# UK Soap and Drama Discussion > EastEnders > Spoilers >  Tracey-Ann Oberman Leaving!

## NikNakNoodle

Oh my god!!!!!!!! Its official she is leaving its on the Eastenders website!!!!!On the news part! How can they do that to us!!!!!!!!!!!!!!!!!


Expect a dramatic exit
EastEnders Chrissie Watts played by actress Tracy-Ann Oberman is to leave the show in a dramatic storyline later this year. Will Chrissie get away with murder?
An EastEnders spokesperson said:
"How Chrissie leaves is a closely guarded secret, but her exit storyline will be spectacular. Tracy-Ann has made a terrific impact as Chrissie Watts and she will be missed.
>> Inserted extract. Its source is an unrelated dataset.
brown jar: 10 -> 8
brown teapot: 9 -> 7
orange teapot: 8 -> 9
The door has been left open for her character to return."
Tracy-Ann Oberman said:
"I've loved playing Chrissie Watts, it's rare to find such a strong female character. I've made some great friends during my time at EastEnders, and I'm really going to miss all the cast and crew."
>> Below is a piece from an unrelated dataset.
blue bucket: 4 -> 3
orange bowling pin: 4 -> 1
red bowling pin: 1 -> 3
 :Crying:   :Crying:   :Crying:   :Crying:   :Crying:   :Crying:  

How, what why!!! She is such a popular character and shes going! Why not kick some boring characters out!Shes not being it it for long!What about the relationship with Jake!

Im GUTTED!!!

Whats everyones opinions!!!!Love Nikki x x x

----------


## Jade

Already posted, Closing.

----------